How can I best read in these files so that I have dimensions of x,y,band, and time in my stars object?
alternatives: terra?
How about terra? Note that terra is happy to read these files in directly, but treats this as 16 unique bands. Can I re-align that so that I have the original 8 bands along a new "time" dimension? (I recognize stars emphasizes 'spatio-temporal', maybe the such a cube is out of scope to terra?) Also note that terra for some reason mangles the timestamp in these band names:
x <- terra::rast(urls)
x
class : SpatRaster
dimensions : 361, 720, 16 (nrow, ncol, nlyr)
resolution : 0.5, 0.5 (x, y)
extent : -180.25, 179.75, -90.25, 90.25 (xmin, xmax, ymin, ymax)
coord. ref. : lon/lat Coordinate System imported from GRIB file
sources : gep01.t00z.pgrb2a.0p50.f003.tif (8 layers)
gep01.t00z.pgrb2a.0p50.f006.tif (8 layers)
names : PRES:~ fcst, TMP:2~ fcst, RH:2 ~ fcst, UGRD:~ fcst, VGRD:~ fcst, APCP:~ fcst, .
With terra it is pretty easy to make a time-series for each variable as I show below.
urls <- paste0("/vsicurl/",
"https://sdsc.osn.xsede.org/bio230014-bucket01/neon4cast-drivers/",
"noaa/gefs-v12/cogs/gefs.20221201/",
c("gep01.t00z.pgrb2a.0p50.f003.tif", "gep01.t00z.pgrb2a.0p50.f006.tif"))
library(terra)
r <- rast(urls)
Extract two variables of interest
nms <- names(r)
tmp <- r[[grep("TMP", nms)]]
rh <- r[[grep("RH", nms)]]
# set time
tm <- as.POSIXct("2022-12-01", tz="GMT") + c(3,6) * 3600
time(rh) <- tm
time(tmp) <- tm
And you could combine them into a SpatRasterDatset like this:
s <- sds(list(tmp=tmp, rh=rh))
An alternative path to get to the same point would be to start with a SpatRasterDataset and subset it.
sd <- sds(urls)
nl <- 1:length(sd)
nms <- names(sd[1])
tmp2 <- rast(sd[nl, grep("TMP", nms)])
time(tmp2) <- tm
rh2 <- rast(sd[nl, grep("RH", nms)])
time(rh2) <- tm
I made the subsetting work a little nicer in terra version 1.7-5
urls <- paste0("/vsicurl/",
"https://sdsc.osn.xsede.org/bio230014-bucket01/neon4cast-drivers/",
"noaa/gefs-v12/cogs/gefs.20221201/", c("gep01.t00z.pgrb2a.0p50.f003.tif", "gep01.t00z.pgrb2a.0p50.f006.tif"))
library(terra)
#terra 1.7.5
sd <- sds(urls)
tmp <- sd[,2]
tmp
#class : SpatRaster
#dimensions : 361, 720, 2 (nrow, ncol, nlyr)

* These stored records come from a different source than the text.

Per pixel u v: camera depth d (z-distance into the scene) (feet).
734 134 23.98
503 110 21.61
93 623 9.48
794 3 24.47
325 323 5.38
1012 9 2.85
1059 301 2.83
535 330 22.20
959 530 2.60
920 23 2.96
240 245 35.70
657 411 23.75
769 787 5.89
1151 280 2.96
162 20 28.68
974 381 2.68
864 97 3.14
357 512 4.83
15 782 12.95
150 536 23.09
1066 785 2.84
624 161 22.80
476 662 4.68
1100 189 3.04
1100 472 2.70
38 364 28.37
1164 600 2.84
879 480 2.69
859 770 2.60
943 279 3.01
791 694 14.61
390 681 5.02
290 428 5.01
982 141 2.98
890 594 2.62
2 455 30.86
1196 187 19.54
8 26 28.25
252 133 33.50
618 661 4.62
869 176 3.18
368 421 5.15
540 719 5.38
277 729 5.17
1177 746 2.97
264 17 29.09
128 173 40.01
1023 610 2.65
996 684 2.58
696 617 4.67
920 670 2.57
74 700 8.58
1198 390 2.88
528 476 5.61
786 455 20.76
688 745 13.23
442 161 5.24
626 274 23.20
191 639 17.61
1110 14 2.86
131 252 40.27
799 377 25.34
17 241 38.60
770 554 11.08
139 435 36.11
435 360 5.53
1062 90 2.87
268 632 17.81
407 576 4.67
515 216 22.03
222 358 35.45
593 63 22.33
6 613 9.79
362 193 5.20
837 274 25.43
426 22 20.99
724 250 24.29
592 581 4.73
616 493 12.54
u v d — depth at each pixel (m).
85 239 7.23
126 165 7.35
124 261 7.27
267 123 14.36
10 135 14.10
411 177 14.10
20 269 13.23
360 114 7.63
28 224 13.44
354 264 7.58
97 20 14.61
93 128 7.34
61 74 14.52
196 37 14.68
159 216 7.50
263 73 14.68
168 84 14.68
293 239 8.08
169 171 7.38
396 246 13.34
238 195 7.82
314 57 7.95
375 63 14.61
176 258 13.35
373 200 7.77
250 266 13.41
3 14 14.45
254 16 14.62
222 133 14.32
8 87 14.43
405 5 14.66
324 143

#resolution : 0.5, 0.5 (x, y)
#extent : -180.25, 179.75, -90.25, 90.25 (xmin, xmax, ymin, ymax)
#coord. ref. : lon/lat Coordinate System imported from GRIB file
#sources : gep01.t00z.pgrb2a.0p50.f003.tif
# gep01.t00z.pgrb2a.0p50.f006.tif
#names : TMP:2 m above g~Temperature [C], TMP:2 m above g~Temperature [C]
#unit : C, C
#time : 2022-12-01 03:00:00 to 2022-12-01 06:00:00 UTC
As for the layer names containing the forecast time, that is just because that is what is in the tif metadata. It looks like that was a decision made when they were created from the original GRIB files.
The latitude extent going beyond the north and south poles is an interesting feature of this dataset.
Just wanted to share some additional possible solutions for comparison. With larger numbers of files some of these differences become more relevant. this expands a bit beyond my original question.
terra
Prof Hijmans gives a very nice solution in terra. He also asked about the original upstream sources, which I didn't explain properly -- these are originally GRIB files for NOAA GEFS forecast.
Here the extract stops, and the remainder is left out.